= ASSIGNMENT A =
Copy the passage on Dr. Li, beginning at the words "It was written" and stopping after "in unlikely corners.", and switch "atmosphere" to "mood".
= ASSIGNMENT B =
Proceed with the passage on the reaction to Dr. Li's death, picking up after its final sentence.

= SOURCE TEXT =
Dr. Li was reprimanded by the police after he shared concerns about the virus in a social messaging app with medical school classmates on Dec. 30.

Three days later, the police compelled him to sign a statement that his warning constituted “illegal behavior.”

The doctor eventually went public with his experiences and gave interviews to help the public better understand the unfolding epidemic. (The New York Times interviewed Dr. Li days before his death.)

“He didn’t want to become a hero, but for those of us in 2020, he had reached the upper limit of what we can imagine a hero would do,” one Weibo post read. The post is one of many that users say they wrote out of shame and guilt for not standing up to an authoritarian government, as Dr. Li did.

Many people posted a variation of a quote: “He who holds the firewood for the masses is the one who freezes to death in wind and snow.” The original version of the saying came from the Chinese writer Murong Xuecun about seven years ago when he and some friends were raising money for the families of political prisoners.

It was written as a reminder to people that it was in their interest to support those who dared to stand up to authority. Many of those people had frozen to death, figuratively speaking, as fewer people were willing to publicly support these dissenting figures.

The atmosphere was very different on Thursday evening. As confusion mounted about Dr. Li’s fate, people accused the authorities of trying to delay announcing his death.

The grief was so widespread that it appeared in unlikely corners.

“Refusing to listen to your ‘whistling,’ your country has stopped ticking, and your heart has stopped beating,” Hong Bing, the Shanghai bureau chief of the Communist Party’s official newspaper, People’s Daily, wrote on her timeline on WeChat, an instant-messaging platform. “How big a price do we have to pay to make you and your whistling sound louder, to reach every corner of the East?”

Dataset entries
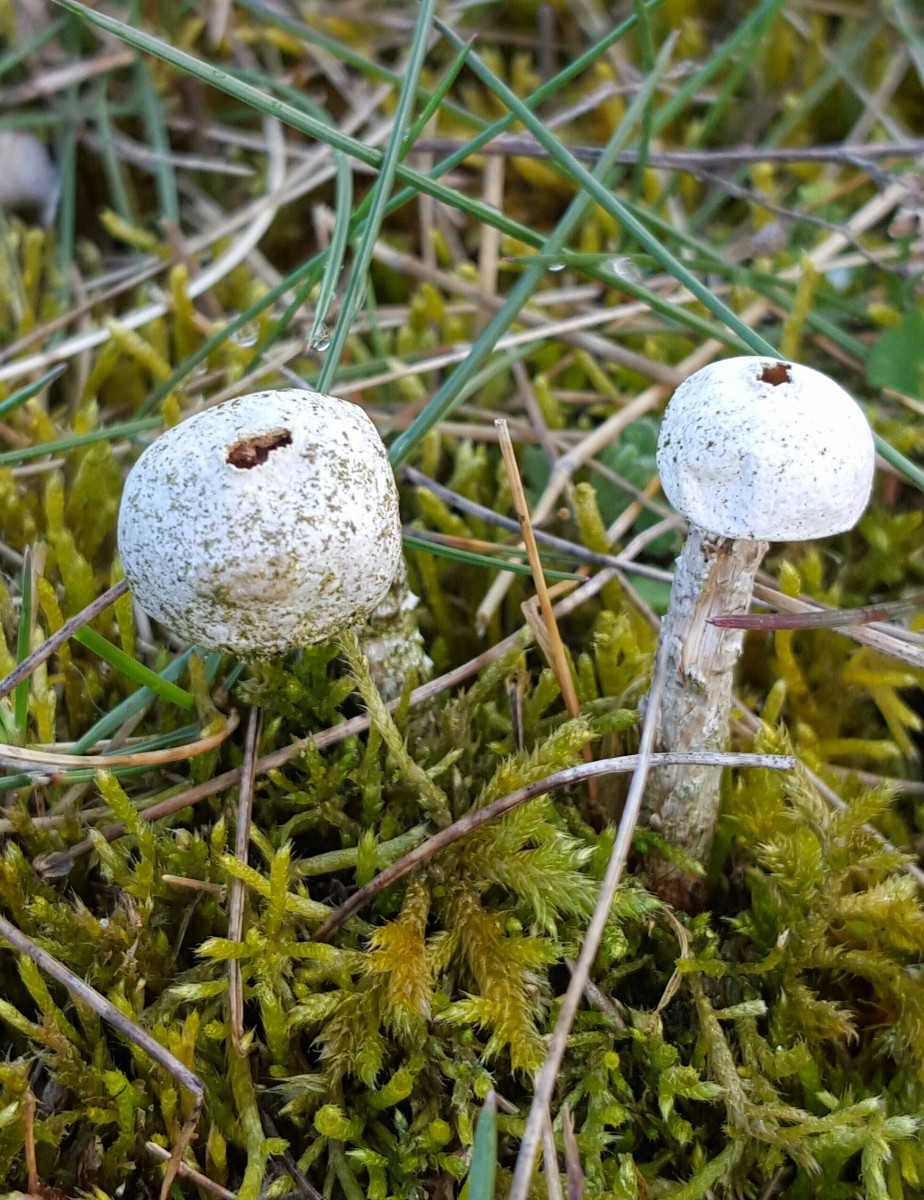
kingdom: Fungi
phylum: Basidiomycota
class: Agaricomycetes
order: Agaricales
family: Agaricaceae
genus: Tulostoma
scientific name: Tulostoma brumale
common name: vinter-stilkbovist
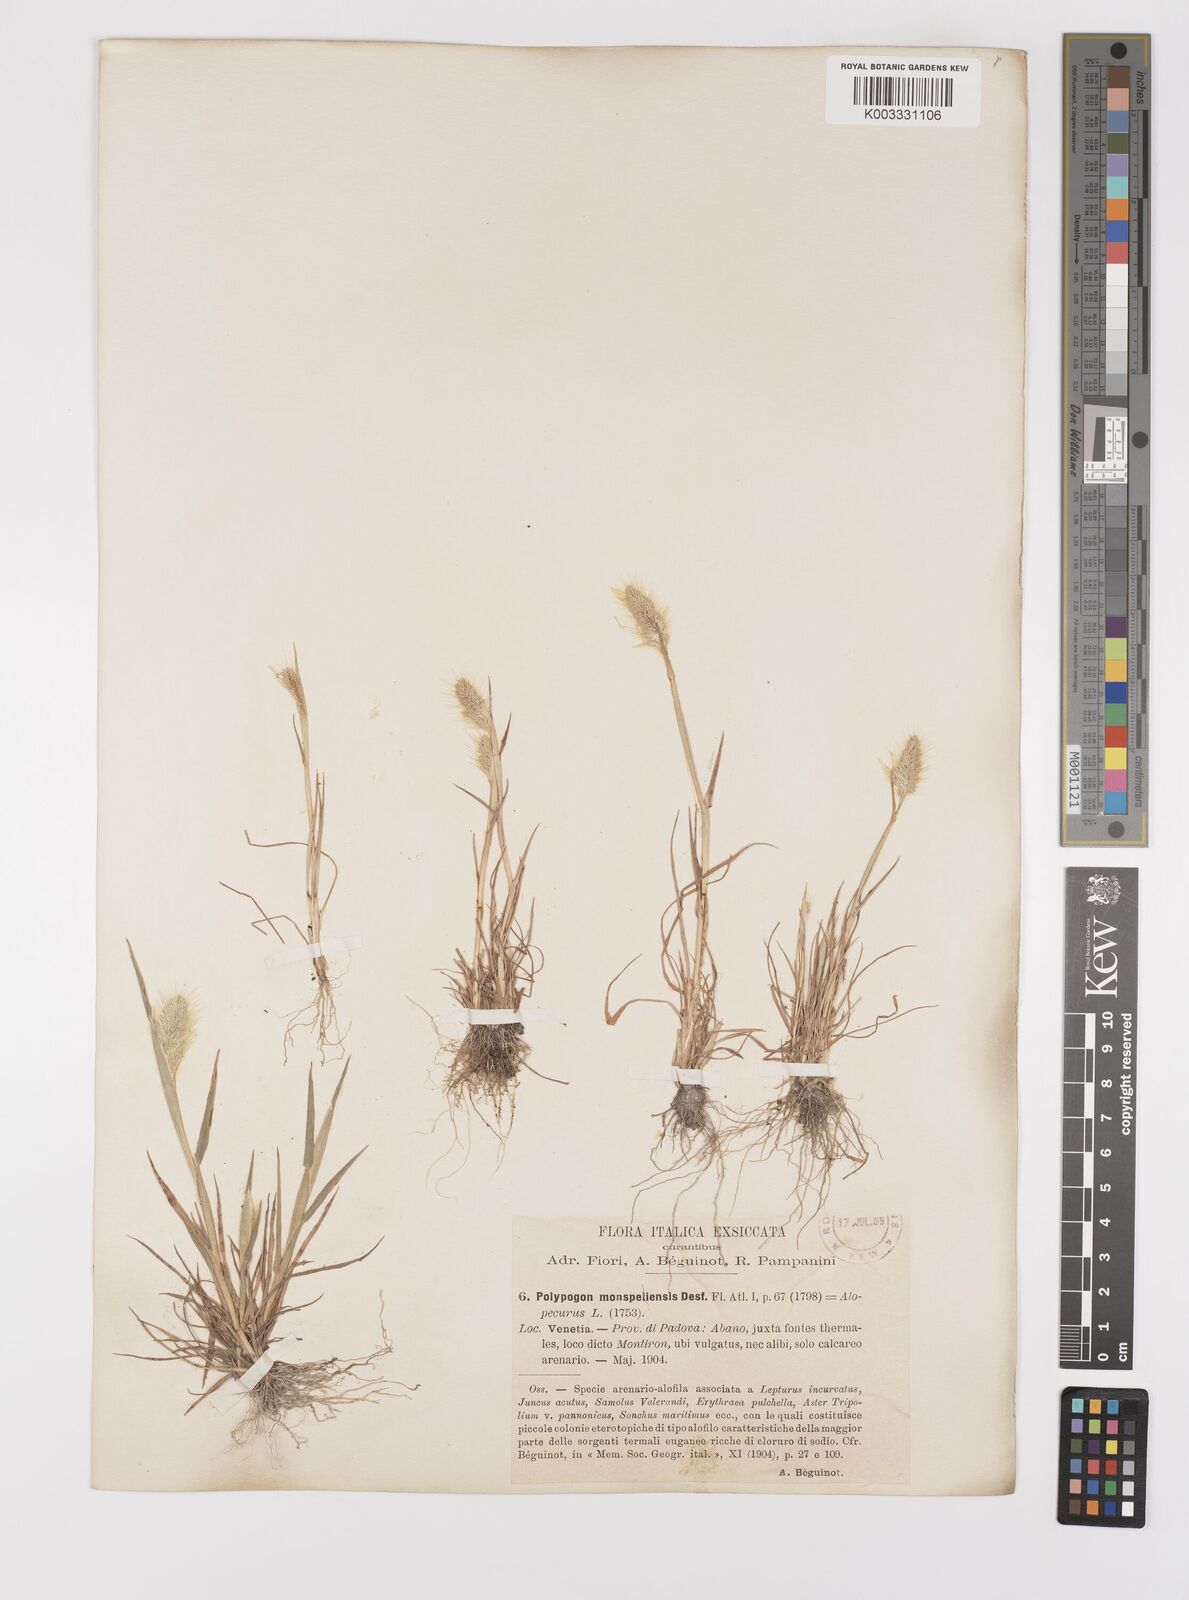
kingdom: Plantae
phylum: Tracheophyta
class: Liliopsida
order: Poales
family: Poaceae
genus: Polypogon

---

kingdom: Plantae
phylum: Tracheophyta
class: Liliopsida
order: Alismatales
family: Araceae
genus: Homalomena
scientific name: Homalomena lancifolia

---

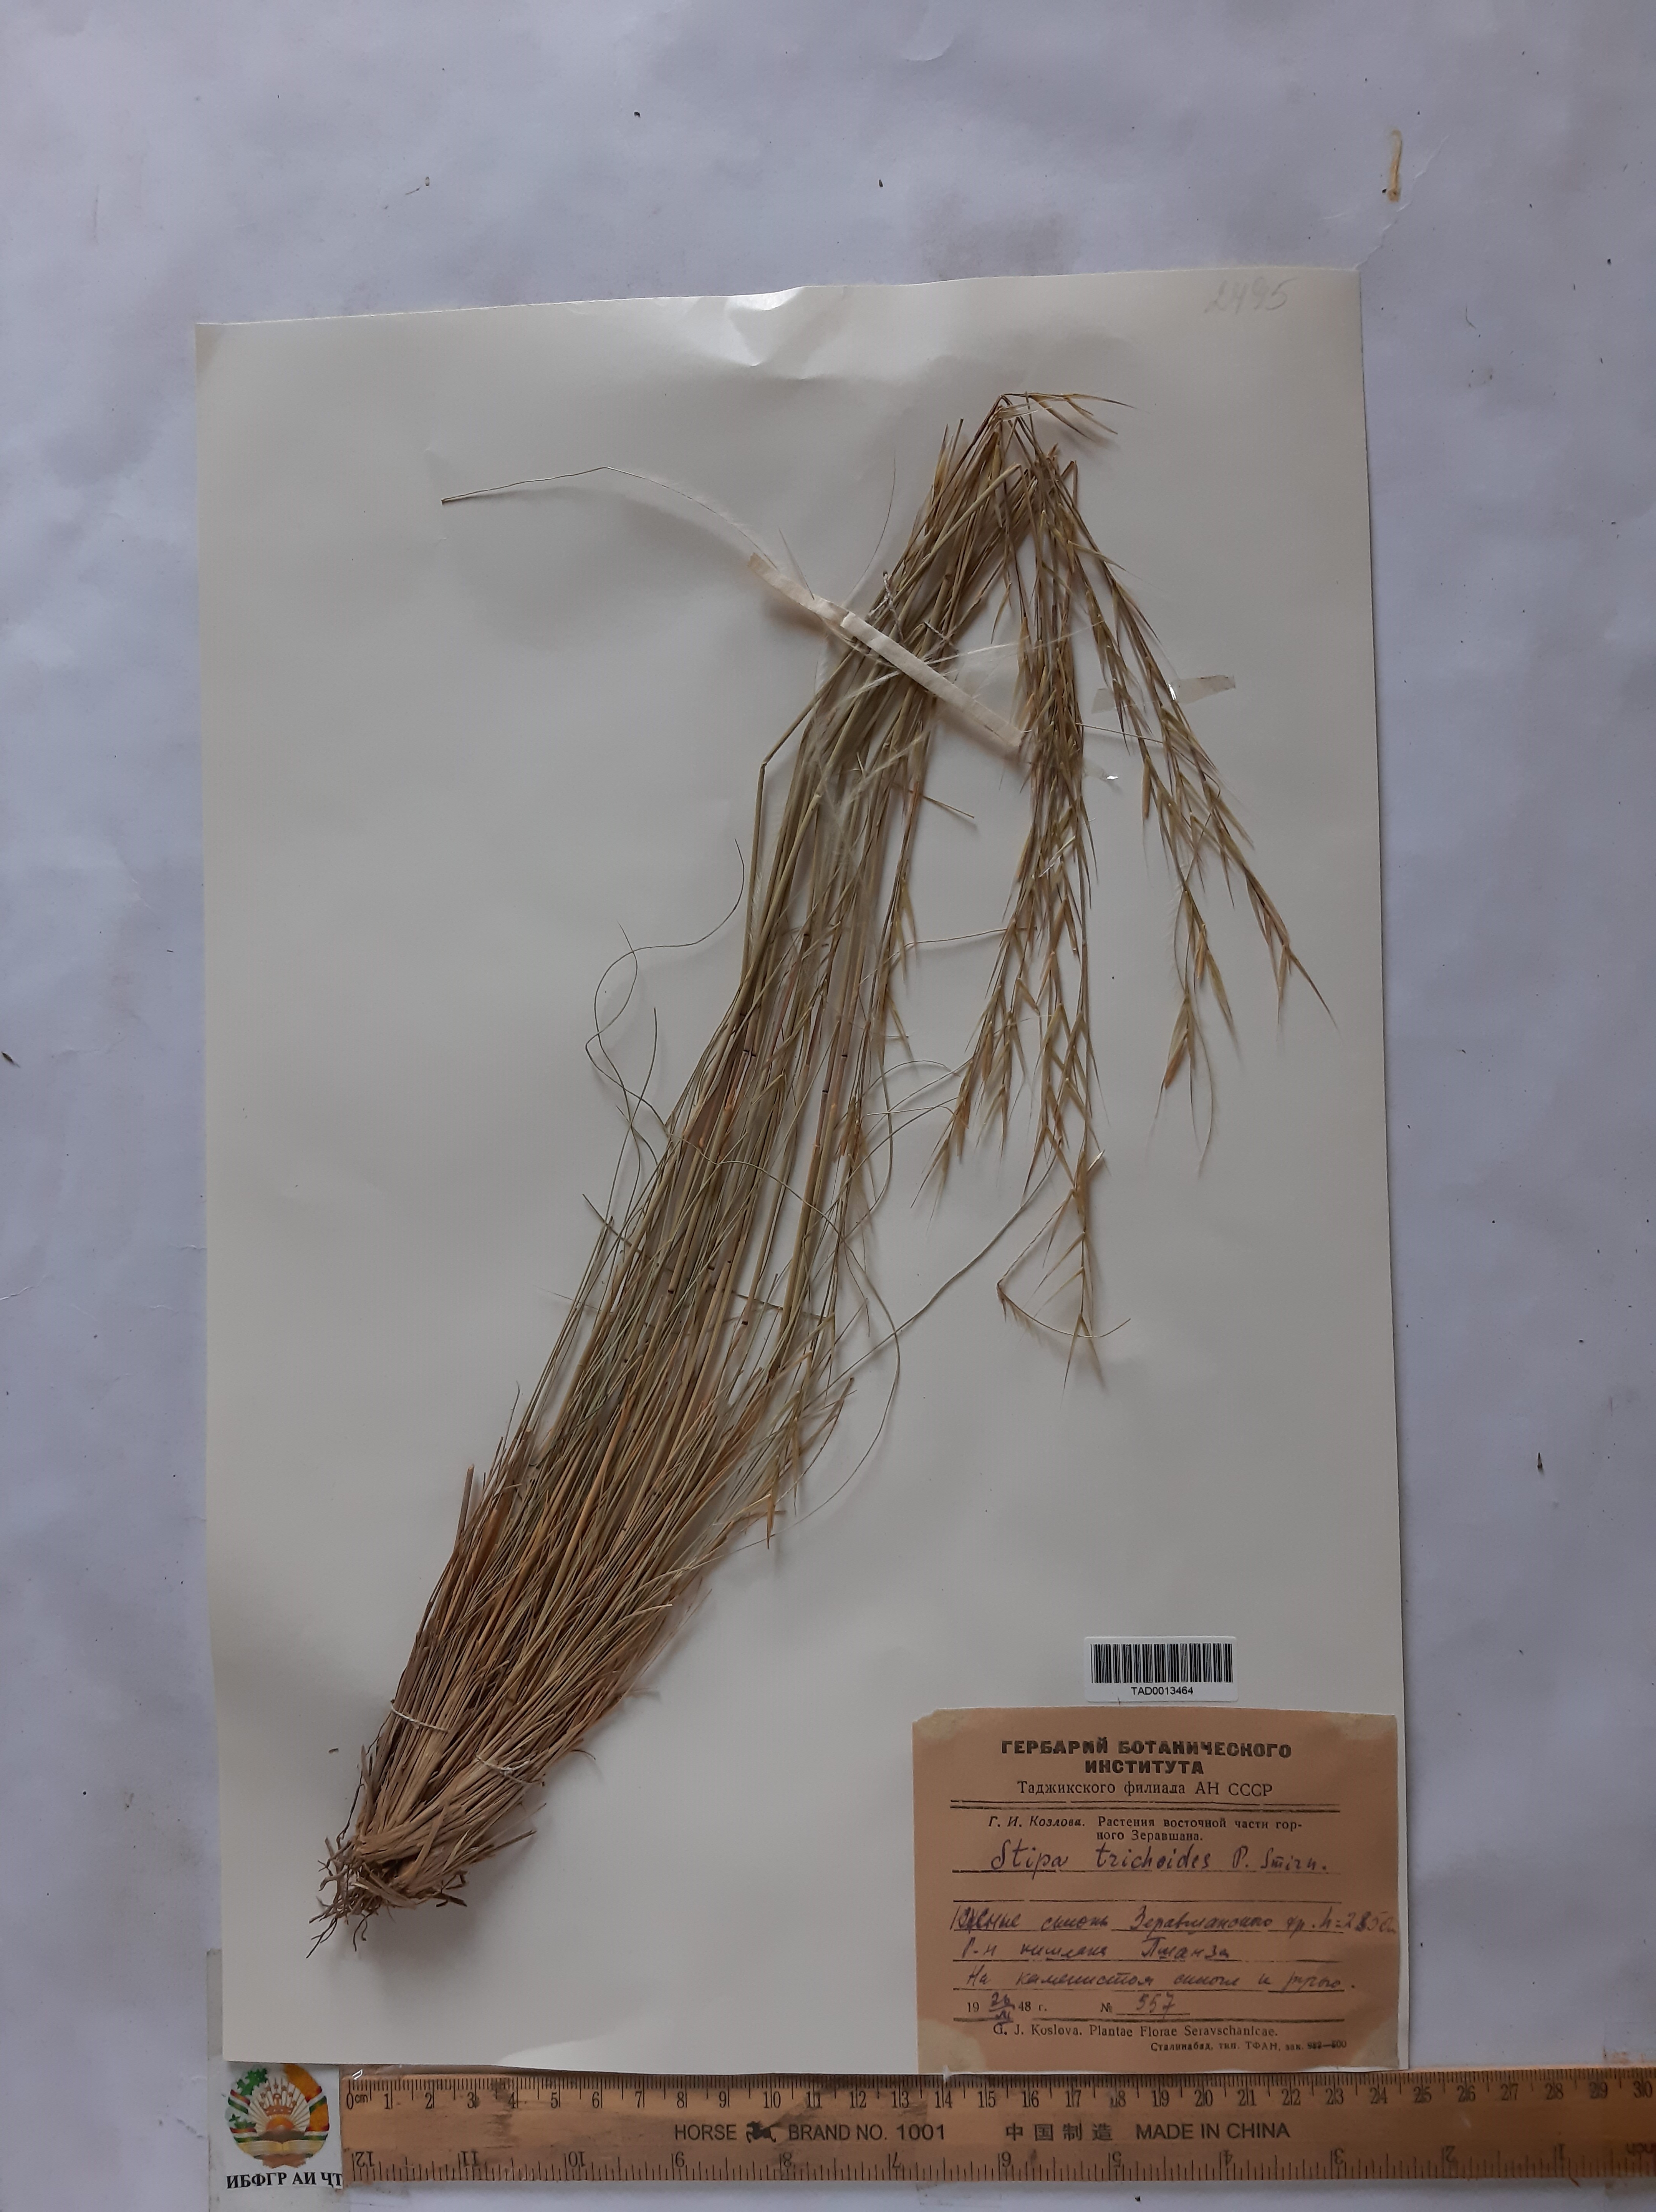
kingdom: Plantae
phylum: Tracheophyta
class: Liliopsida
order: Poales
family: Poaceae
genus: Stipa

= ANSWER BOX A =
It was written as a reminder to people that it was in their interest to support those who dared to stand up to authority. Many of those people had frozen to death, figuratively speaking, as fewer people were willing to publicly support these dissenting figures.

The mood was very different on Thursday evening. As confusion mounted about Dr. Li’s fate, people accused the authorities of trying to delay announcing his death.

The grief was so widespread that it appeared in unlikely corners.

= ANSWER BOX B =
Both the Chinese- and English-language Twitter accounts of People’s Daily tweeted that Dr. Li’s death had prompted “national grief.” Both accounts deleted those messages before replacing them with more neutral, official-sounding posts.

The Weibo account of Shandong Province’s law enforcement body posted a portrait of Dr. Li with two sentences that have been circulating online: “Heroes don’t fall from the sky. They’re just ordinary people who stepped forward.”

Wang Gaofei, the chief executive of Weibo, which carries out many of the orders passed down from China’s censors, pondered what lessons China should learn from Dr. Li’s death.

“We should be more tolerant of people who post ‘untruthful information’ that aren’t malicious,” he said in a post. “If we’re only allowed to speak what we can guarantee is fact, we’re going to pay prices.”

Even the official WeChat account of a quantum physics blog wrote a post headlined “Li Wenliang, you only went to the ‘parallel universe.’”

On social media, many people urged the government to make Dr. Li a martyr and hold a state funeral attended by the nation’s leaders.

“It’s the first time my screen is full of one person’s name,” wrote Zheng Wenxin, a lawyer. “It’s the first time this nation held a state funeral for a doctor.”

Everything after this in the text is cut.